#Chapter 98: What’s Best
Edrick
I was too taken aback by Kelly’s proposition to even speak. Was she the one who paid off the tabloid to keep the photo up, just so she could manipulate me into having a fake relationship with her? Or did someone else put her up to it… Like my father?
“Well?” she said, batting her eyelashes in front of me. “What do you say?”
“I…” I paused, blinking incredulously as my head reeled. “I need a drink.” Without another word, I turned on my heel and headed back toward the door to the banquet hall.
“At least think about it!” Kelly called after me in a sing-song tone of voice. “I’ll be waiting to hear your decision!”
I sighed as I stepped back into the banquet hall, letting the music and the noise of the guests wash over me. Why couldn’t I just enjoy the banquet? Why did it seem as though these sorts of things always had some sort of political connotations behind them?
As I headed over to the bar, I tried to push my conversation with Kelly into the back of my mind. She was already a little drunk, and was clearly just being vindictive because she still couldn’t seem to get over the fact that I was never going to be interested in her romantically.

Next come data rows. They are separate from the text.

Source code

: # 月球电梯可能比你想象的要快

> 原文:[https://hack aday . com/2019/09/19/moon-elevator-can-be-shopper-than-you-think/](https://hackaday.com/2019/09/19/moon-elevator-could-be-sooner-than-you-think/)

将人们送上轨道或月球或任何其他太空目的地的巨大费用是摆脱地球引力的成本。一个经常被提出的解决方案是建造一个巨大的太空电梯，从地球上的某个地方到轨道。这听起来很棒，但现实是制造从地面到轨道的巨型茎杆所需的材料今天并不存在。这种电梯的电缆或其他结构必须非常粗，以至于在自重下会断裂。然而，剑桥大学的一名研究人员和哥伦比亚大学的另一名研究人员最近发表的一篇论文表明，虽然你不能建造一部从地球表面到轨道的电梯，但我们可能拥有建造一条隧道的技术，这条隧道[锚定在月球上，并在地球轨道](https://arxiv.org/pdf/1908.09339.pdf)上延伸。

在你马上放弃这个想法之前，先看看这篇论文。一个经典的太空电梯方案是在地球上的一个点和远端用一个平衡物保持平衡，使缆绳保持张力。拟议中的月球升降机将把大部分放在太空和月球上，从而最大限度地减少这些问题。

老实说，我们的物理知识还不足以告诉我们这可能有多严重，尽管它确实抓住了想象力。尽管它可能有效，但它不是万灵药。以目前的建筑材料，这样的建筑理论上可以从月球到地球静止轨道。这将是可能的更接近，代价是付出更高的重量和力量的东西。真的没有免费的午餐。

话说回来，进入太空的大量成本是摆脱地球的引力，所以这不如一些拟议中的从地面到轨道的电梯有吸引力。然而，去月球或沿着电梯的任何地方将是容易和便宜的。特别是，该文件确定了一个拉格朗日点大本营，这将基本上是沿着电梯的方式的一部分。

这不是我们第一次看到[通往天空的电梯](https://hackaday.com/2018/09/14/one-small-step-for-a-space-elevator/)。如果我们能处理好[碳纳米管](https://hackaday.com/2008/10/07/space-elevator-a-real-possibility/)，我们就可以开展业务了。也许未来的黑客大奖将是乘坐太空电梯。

“Gin and tonic, please,” I told the bartender. I turned around and looked across the room at the party guests as I waited for my drink, and as I did, I saw a familiar head making its way toward me through the crowd.
My father. Great.
“Hello, dad,” I said as he approached. I stuck my hand out, but he didn’t shake it and instead brushed past me to order his drink. So it was going to be one of those nights; my mother really wasn’t lying when she said he was in a mood. With a stifled sigh, I turned back around and took my drink from the bartender. I was sipping it and minding my own business when my father suddenly slapped a folded piece of paper down in front of me.
“What’s this?” I asked, furrowing my brow as I picked it up and opened it. My eyes widened as I saw that it was a chart depicting our stock prices. They seemed to have gone down a little over the past week; it was correlated perfectly with the day that the tabloid incident occurred.
“Your little mistake is already taking an effect on our business,” my father said. He tilted his head back and drank his small glass of whiskey in one go, then slammed the cup back down on the bar with an amount of force that even made the poor bartender jump. “You need to do what’s best for our company. This has gone on for long enough.”